Kudu

The Kudu destination writes data to a Kudu table. You can also use the destination to write to a Kudu table created by Impala.

The destination writes record fields to table columns by matching names. The Kudu destination can insert or upsert data to the table.

When you configure the Kudu destination, you specify the connection information for one or more Kudu masters. You configure the table and write mode to use. When needed, you can specify a maximum batch size for the destination.

Note: Due to a Kudu limitation on Spark, pipeline validation does not validate Kudu stage configuration.

Configuring a Kudu Destination

Configure a Kudu destination to write to a Kudu table.
  1. On the Properties panel, on the General tab, configure the following properties:
    General Property Description
    Name Stage name.
    Description Optional description.
  2. On the Kudu tab, configure the following properties:
    Kudu Property Description
    Kudu Masters Comma-separated list of Kudu masters used to access the Kudu table.

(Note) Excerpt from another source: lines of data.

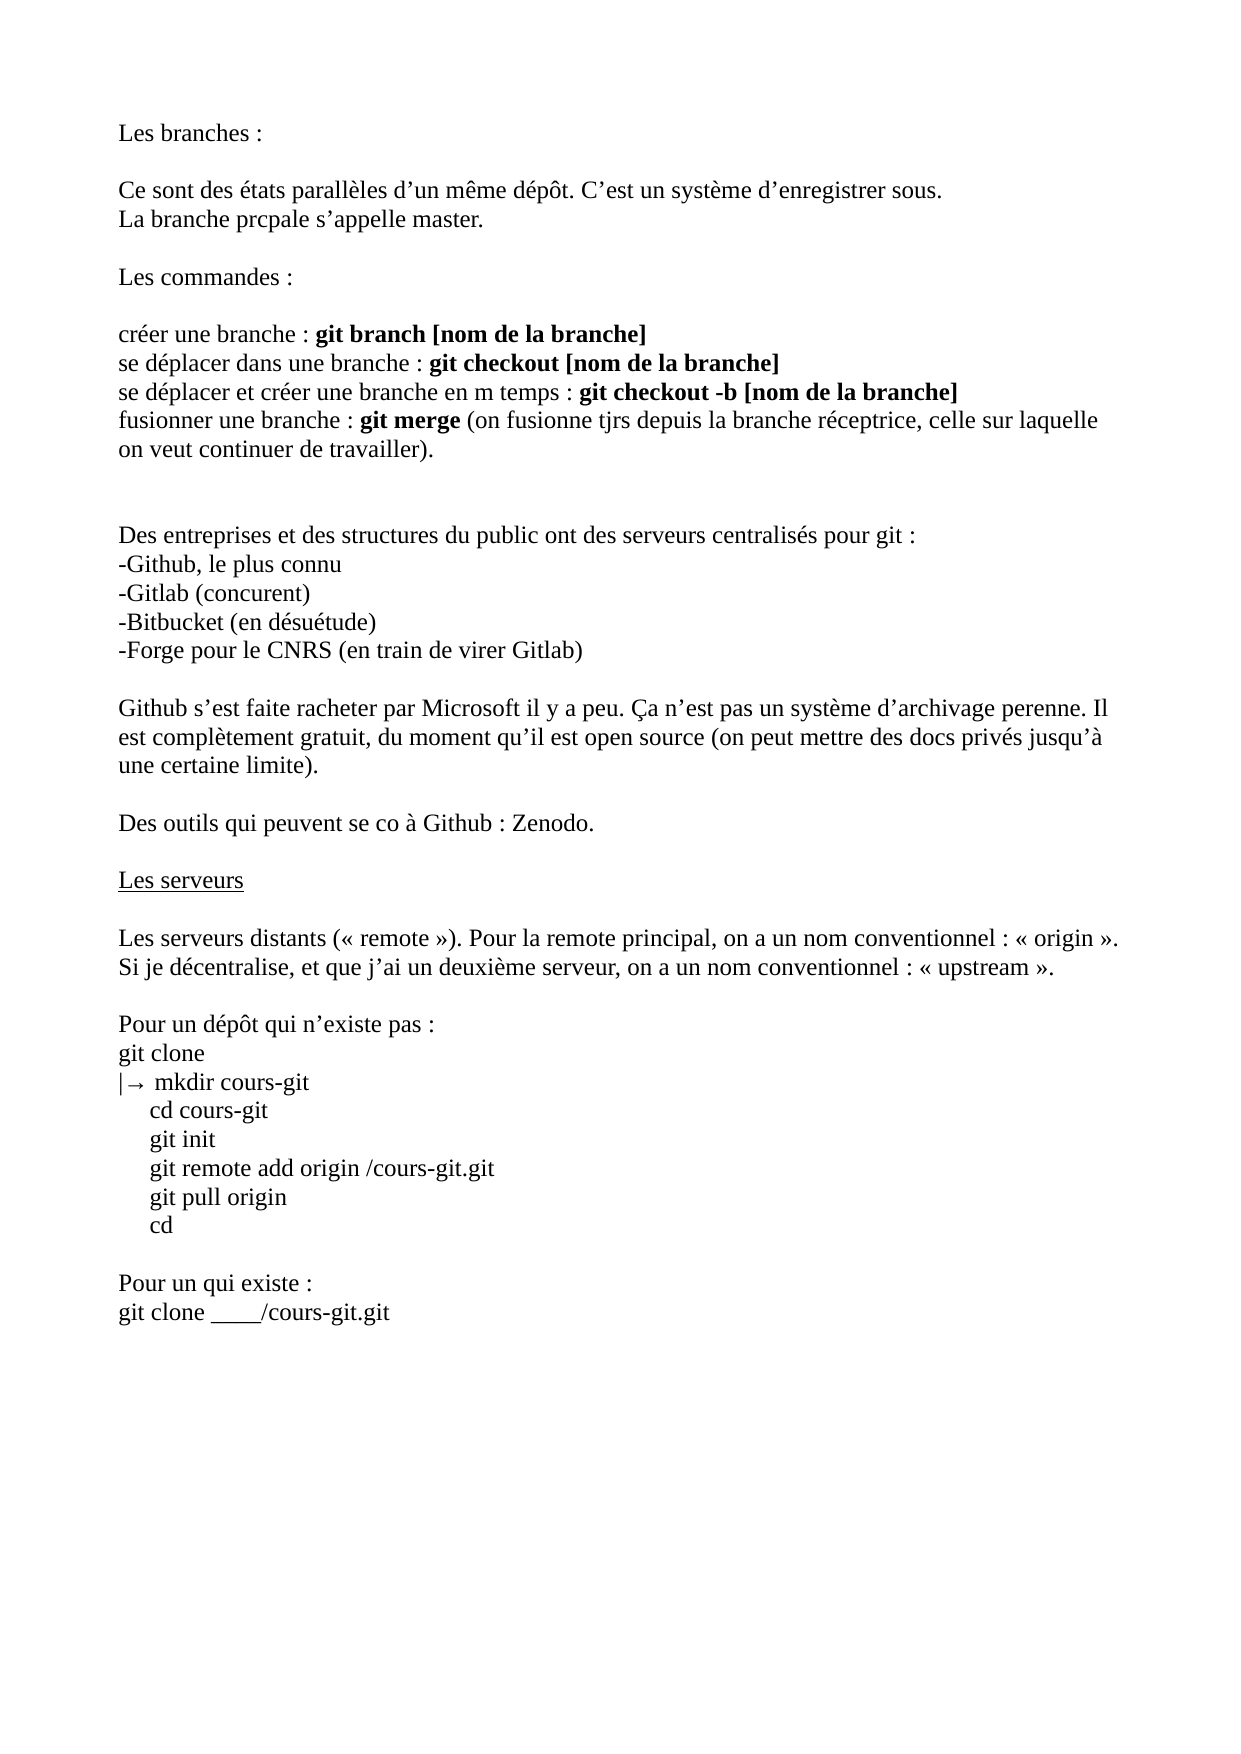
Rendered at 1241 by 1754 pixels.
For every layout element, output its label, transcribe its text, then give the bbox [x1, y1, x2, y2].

text Des entreprises et des structures du public ont des serveurs centralisés pour git : [118, 521, 1122, 549]
text Les commandes : [118, 262, 1122, 291]
text Des outils qui peuvent se co à Github : Zenodo. [118, 808, 1122, 837]
text |→ mkdir cours-git [118, 1067, 1122, 1096]
text git clone ____/cours-git.git [118, 1297, 1122, 1326]
text Github s’est faite racheter par Microsoft il y a peu. Ça n’est pas un système d’archivage perenne. Il est complètement gratuit, du moment qu’il est open source (on peut mettre des docs privés jusqu’à une certaine limite). [118, 693, 1122, 779]
text se déplacer dans une branche : git checkout [nom de la branche] [118, 348, 1122, 377]
text git init [118, 1124, 1122, 1153]
text -Forge pour le CNRS (en train de virer Gitlab) [118, 636, 1122, 664]
text -Github, le plus connu [118, 549, 1122, 578]
text -Bitbucket (en désuétude) [118, 607, 1122, 636]
text Pour un qui existe : [118, 1268, 1122, 1297]
text se déplacer et créer une branche en m temps : git checkout -b [nom de la branche] [118, 377, 1122, 406]
text Les serveurs distants (« remote »). Pour la remote principal, on a un nom conventionnel : « origin ». Si je décentralise, et que j’ai un deuxième serveur, on a un nom conventionnel : « upstream ». [118, 923, 1122, 981]
text Les serveurs [118, 866, 1122, 894]
text git remote add origin /cours-git.git [118, 1153, 1122, 1182]
text fusionner une branche : git merge (on fusionne tjrs depuis la branche réceptrice, celle sur laquelle on veut continuer de travailler). [118, 406, 1122, 463]
text Ce sont des états parallèles d’un même dépôt. C’est un système d’enregistrer sous. [118, 176, 1122, 204]
text La branche prcpale s’appelle master. [118, 204, 1122, 233]
text git pull origin [118, 1182, 1122, 1211]
text git clone [118, 1038, 1122, 1067]
text Les branches : [118, 118, 1122, 147]
text Pour un dépôt qui n’existe pas : [118, 1009, 1122, 1038]
text -Gitlab (concurent) [118, 578, 1122, 607]
text créer une branche : git branch [nom de la branche] [118, 319, 1122, 348]
text cd [118, 1211, 1122, 1239]
text cd cours-git [118, 1096, 1122, 1124]
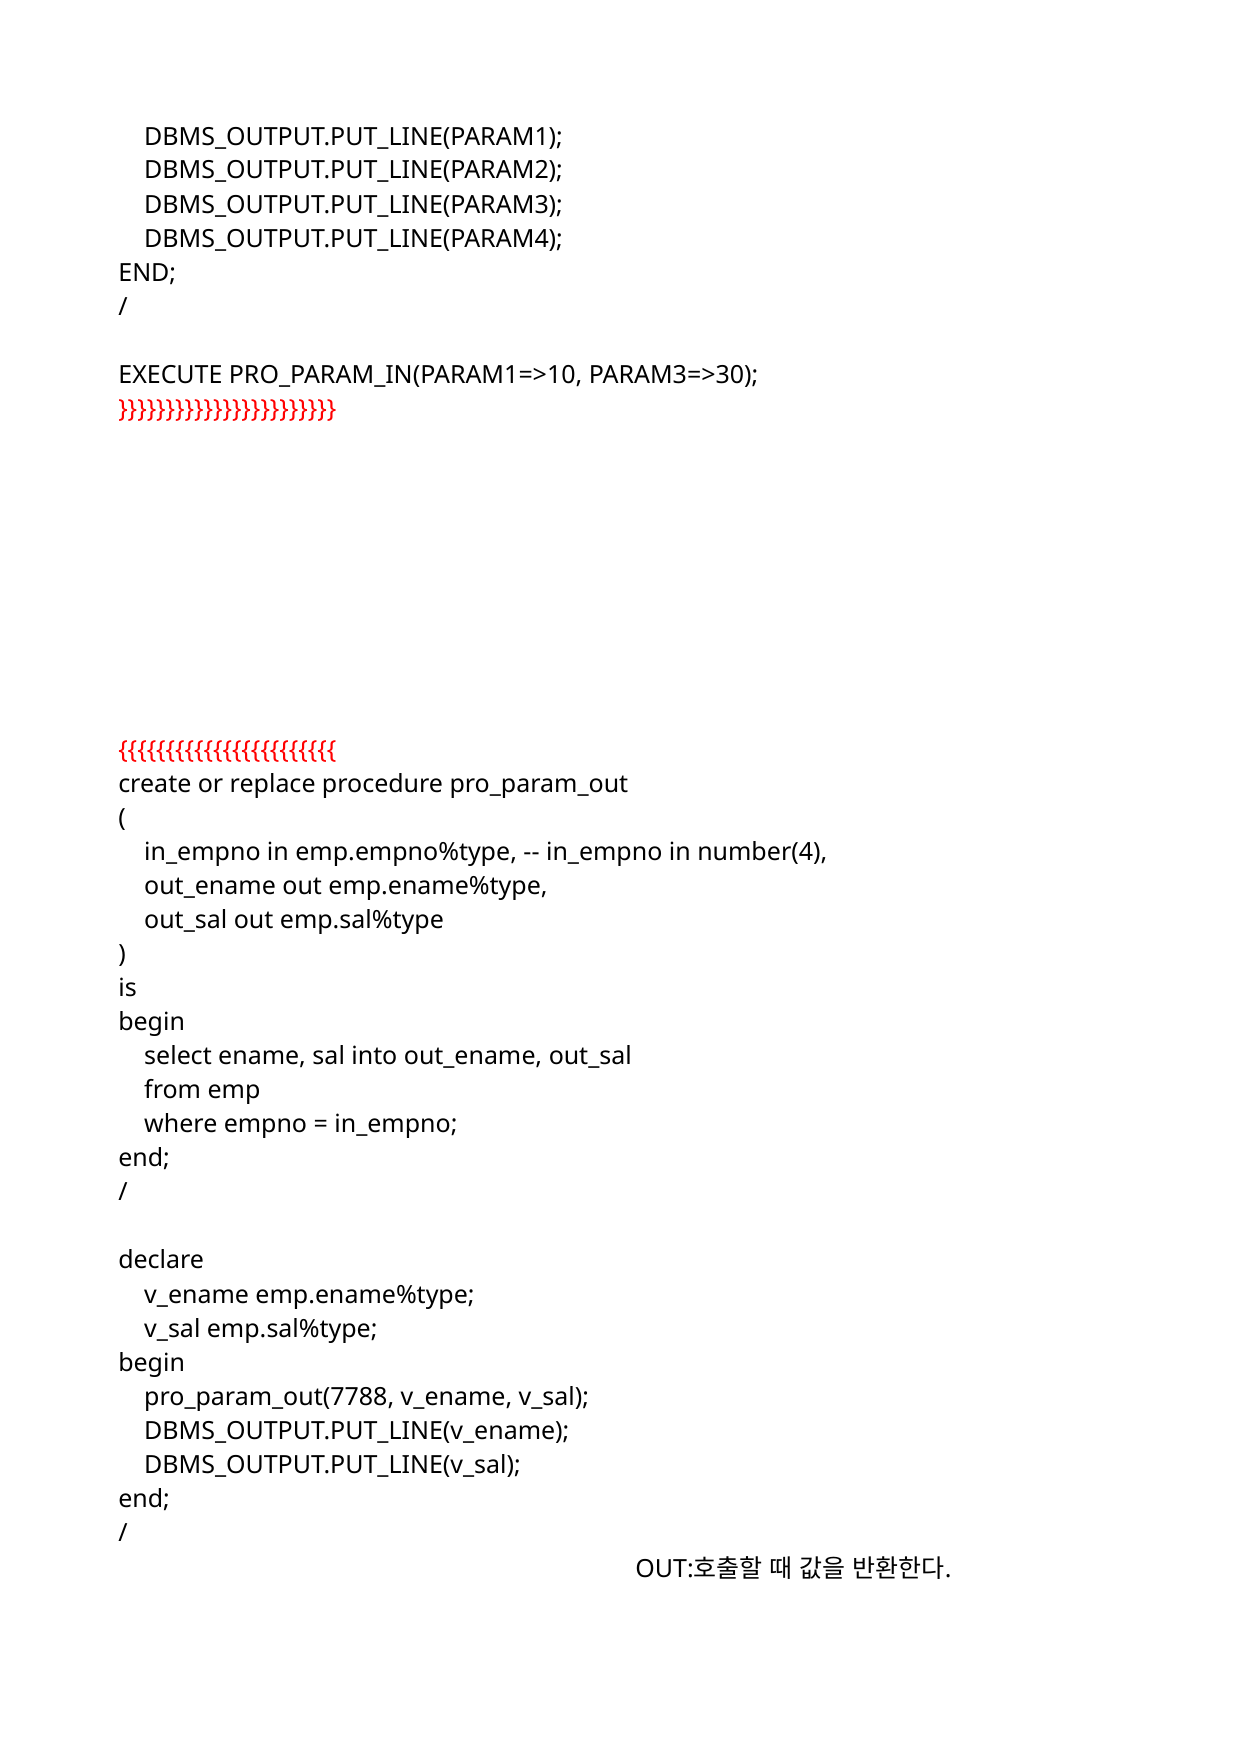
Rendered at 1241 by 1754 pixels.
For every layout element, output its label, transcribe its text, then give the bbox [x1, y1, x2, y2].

text DBMS_OUTPUT.PUT_LINE(PARAM3); [118, 186, 1122, 220]
text DBMS_OUTPUT.PUT_LINE(PARAM2); [118, 152, 1122, 186]
text DBMS_OUTPUT.PUT_LINE(PARAM1); [118, 118, 1122, 152]
text {{{{{{{{{{{{{{{{{{{{{{{ create or replace procedure pro_param_out ( in_empno in emp.empno%type, -- in_empno in number(4), out_ename out emp.ename%type, out_sal out emp.sal%type ) is begin select ename, sal into out_ename, out_sal from emp where empno = in_empno; end; / declare v_ename emp.ename%type; v_sal emp.sal%type; begin pro_param_out(7788, v_ename, v_sal); DBMS_OUTPUT.PUT_LINE(v_ename); DBMS_OUTPUT.PUT_LINE(v_sal); end; / [118, 731, 1122, 1549]
text DBMS_OUTPUT.PUT_LINE(PARAM4); [118, 220, 1122, 254]
text OUT:호출할 때 값을 반환한다. [118, 1549, 1122, 1585]
text / [118, 288, 1122, 322]
text }}}}}}}}}}}}}}}}}}}}}}} [118, 391, 1122, 425]
text EXECUTE PRO_PARAM_IN(PARAM1=>10, PARAM3=>30); [118, 357, 1122, 391]
text END; [118, 254, 1122, 288]
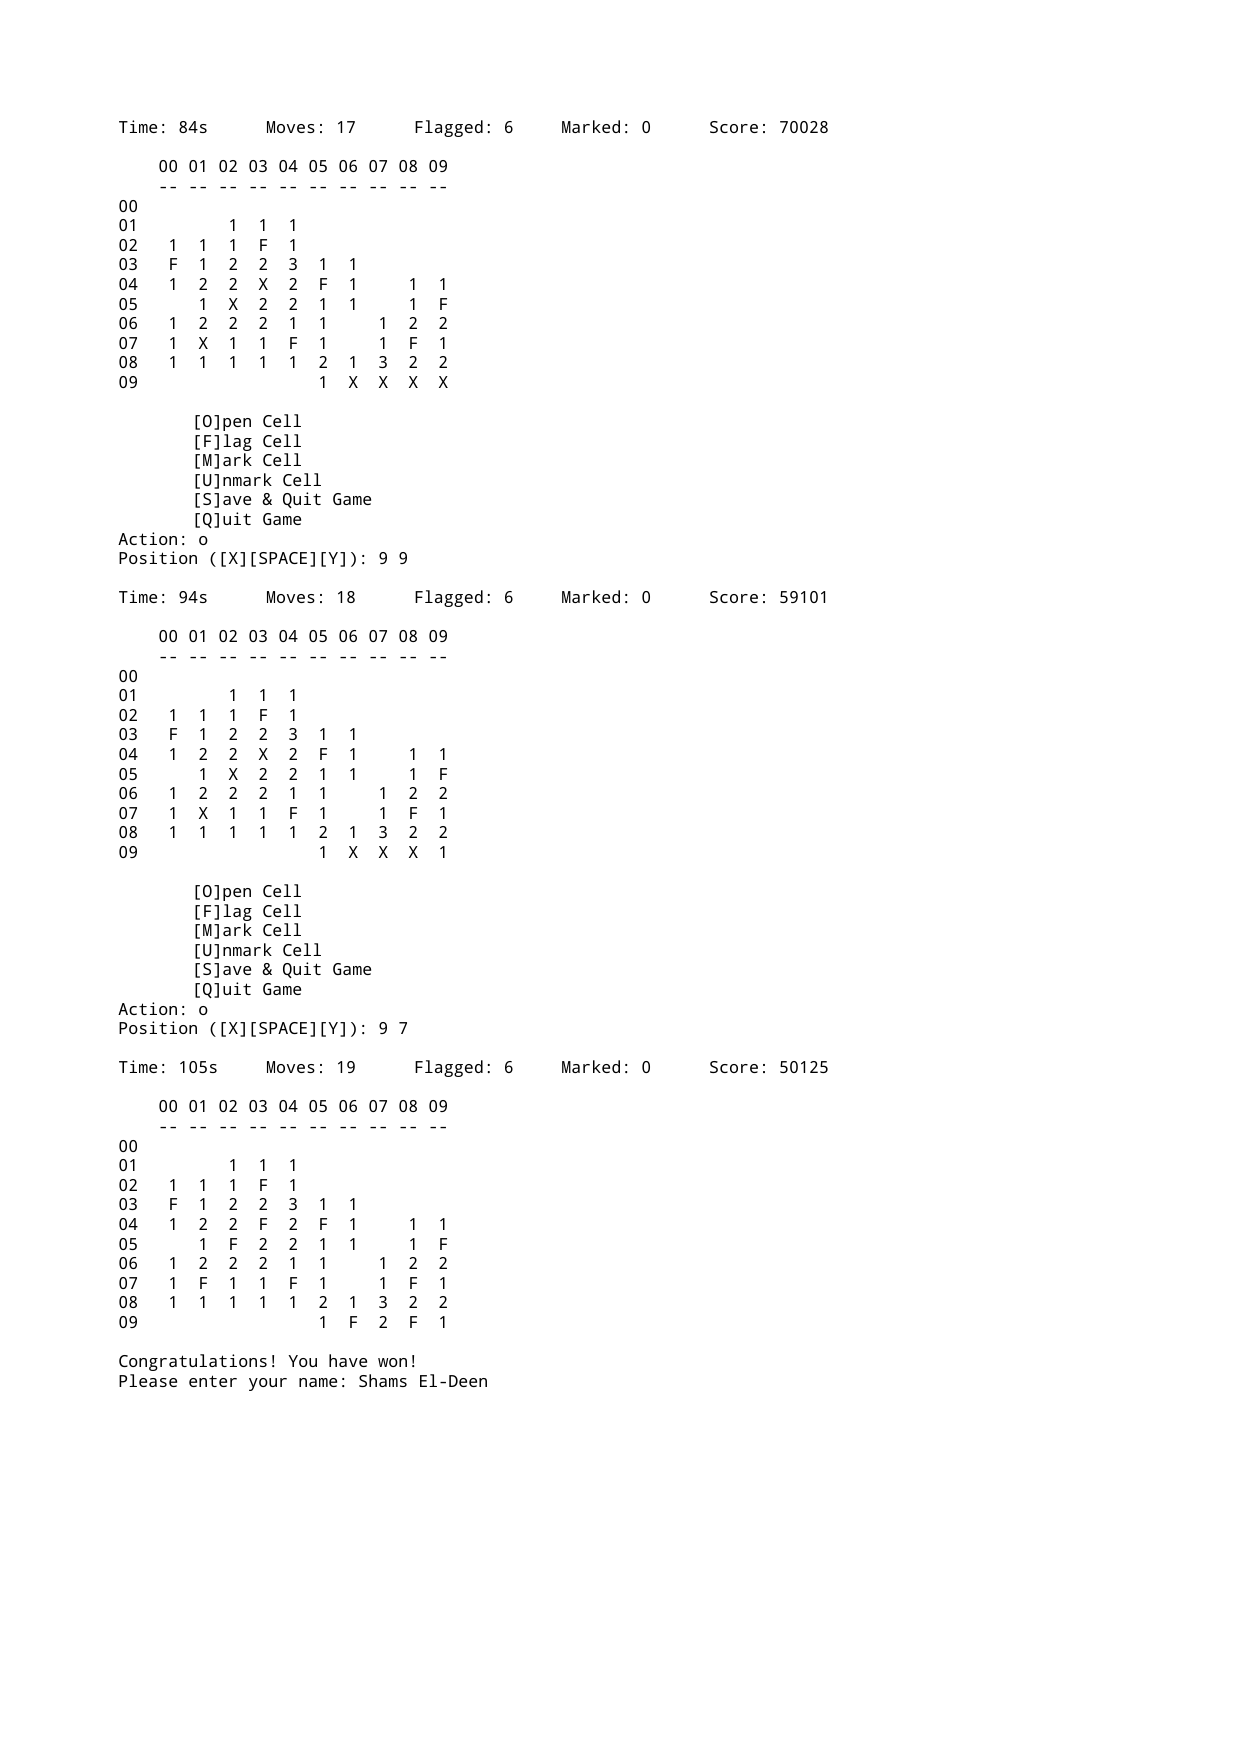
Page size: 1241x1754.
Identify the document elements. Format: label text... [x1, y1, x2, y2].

text Position ([X][SPACE][Y]): 9 9 [118, 549, 1122, 568]
text 01 1 1 1 [118, 1156, 1122, 1176]
text 05 1 F 2 2 1 1 1 F [118, 1234, 1122, 1254]
text 02 1 1 1 F 1 [118, 706, 1122, 725]
text -- -- -- -- -- -- -- -- -- -- [118, 1117, 1122, 1136]
text 00 [118, 666, 1122, 686]
text [U]nmark Cell [118, 941, 1122, 960]
text 00 [118, 196, 1122, 216]
text 06 1 2 2 2 1 1 1 2 2 [118, 784, 1122, 803]
text 08 1 1 1 1 1 2 1 3 2 2 [118, 823, 1122, 843]
text 00 01 02 03 04 05 06 07 08 09 [118, 157, 1122, 177]
text 06 1 2 2 2 1 1 1 2 2 [118, 314, 1122, 333]
text 09 1 X X X 1 [118, 843, 1122, 862]
text [S]ave & Quit Game [118, 960, 1122, 980]
text 07 1 X 1 1 F 1 1 F 1 [118, 803, 1122, 823]
text Position ([X][SPACE][Y]): 9 7 [118, 1019, 1122, 1038]
text 04 1 2 2 F 2 F 1 1 1 [118, 1215, 1122, 1234]
text 06 1 2 2 2 1 1 1 2 2 [118, 1254, 1122, 1273]
text 00 01 02 03 04 05 06 07 08 09 [118, 627, 1122, 647]
text -- -- -- -- -- -- -- -- -- -- [118, 647, 1122, 666]
text Please enter your name: Shams El-Deen [118, 1371, 1122, 1391]
text 08 1 1 1 1 1 2 1 3 2 2 [118, 1293, 1122, 1313]
text 04 1 2 2 X 2 F 1 1 1 [118, 745, 1122, 764]
text 01 1 1 1 [118, 216, 1122, 236]
text Time: 105s Moves: 19 Flagged: 6 Marked: 0 Score: 50125 [118, 1058, 1122, 1078]
text 00 01 02 03 04 05 06 07 08 09 [118, 1097, 1122, 1117]
text [Q]uit Game [118, 980, 1122, 999]
text 07 1 F 1 1 F 1 1 F 1 [118, 1273, 1122, 1293]
text Action: o [118, 529, 1122, 549]
text 08 1 1 1 1 1 2 1 3 2 2 [118, 353, 1122, 373]
text [S]ave & Quit Game [118, 490, 1122, 510]
text Time: 94s Moves: 18 Flagged: 6 Marked: 0 Score: 59101 [118, 588, 1122, 608]
text 05 1 X 2 2 1 1 1 F [118, 294, 1122, 314]
text Congratulations! You have won! [118, 1352, 1122, 1371]
text [O]pen Cell [118, 882, 1122, 901]
text 01 1 1 1 [118, 686, 1122, 706]
text [F]lag Cell [118, 901, 1122, 921]
text [M]ark Cell [118, 921, 1122, 941]
text 02 1 1 1 F 1 [118, 236, 1122, 255]
text 07 1 X 1 1 F 1 1 F 1 [118, 333, 1122, 353]
text 00 [118, 1136, 1122, 1156]
text 05 1 X 2 2 1 1 1 F [118, 764, 1122, 784]
text 03 F 1 2 2 3 1 1 [118, 1195, 1122, 1215]
text 02 1 1 1 F 1 [118, 1176, 1122, 1195]
text Action: o [118, 999, 1122, 1019]
text [M]ark Cell [118, 451, 1122, 471]
text Time: 84s Moves: 17 Flagged: 6 Marked: 0 Score: 70028 [118, 118, 1122, 138]
text 04 1 2 2 X 2 F 1 1 1 [118, 275, 1122, 294]
text [O]pen Cell [118, 412, 1122, 431]
text -- -- -- -- -- -- -- -- -- -- [118, 177, 1122, 196]
text 03 F 1 2 2 3 1 1 [118, 255, 1122, 275]
text [U]nmark Cell [118, 471, 1122, 490]
text 09 1 X X X X [118, 373, 1122, 392]
text 09 1 F 2 F 1 [118, 1313, 1122, 1332]
text 03 F 1 2 2 3 1 1 [118, 725, 1122, 745]
text [F]lag Cell [118, 431, 1122, 451]
text [Q]uit Game [118, 510, 1122, 529]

    For each Kudu master, specify the host and port in the following format:

    <host>:<port>
    Kudu Table Name of the table to write to.
    To write to a Kudu table created by Impala, use the following format:
    impala::default.<table name> 
    Write Operation Operation to perform when writing to Kudu:
    • Insert - Inserts all data to the table.
    • Upsert - Inserts new data to the table and updates existing data.
  3. On the Advanced tab, optionally configure the following property:
    Advanced Property Description
    Max Batch Size Maximum number of records to read in a batch.

    -1 uses the batch size configured for the Spark cluster.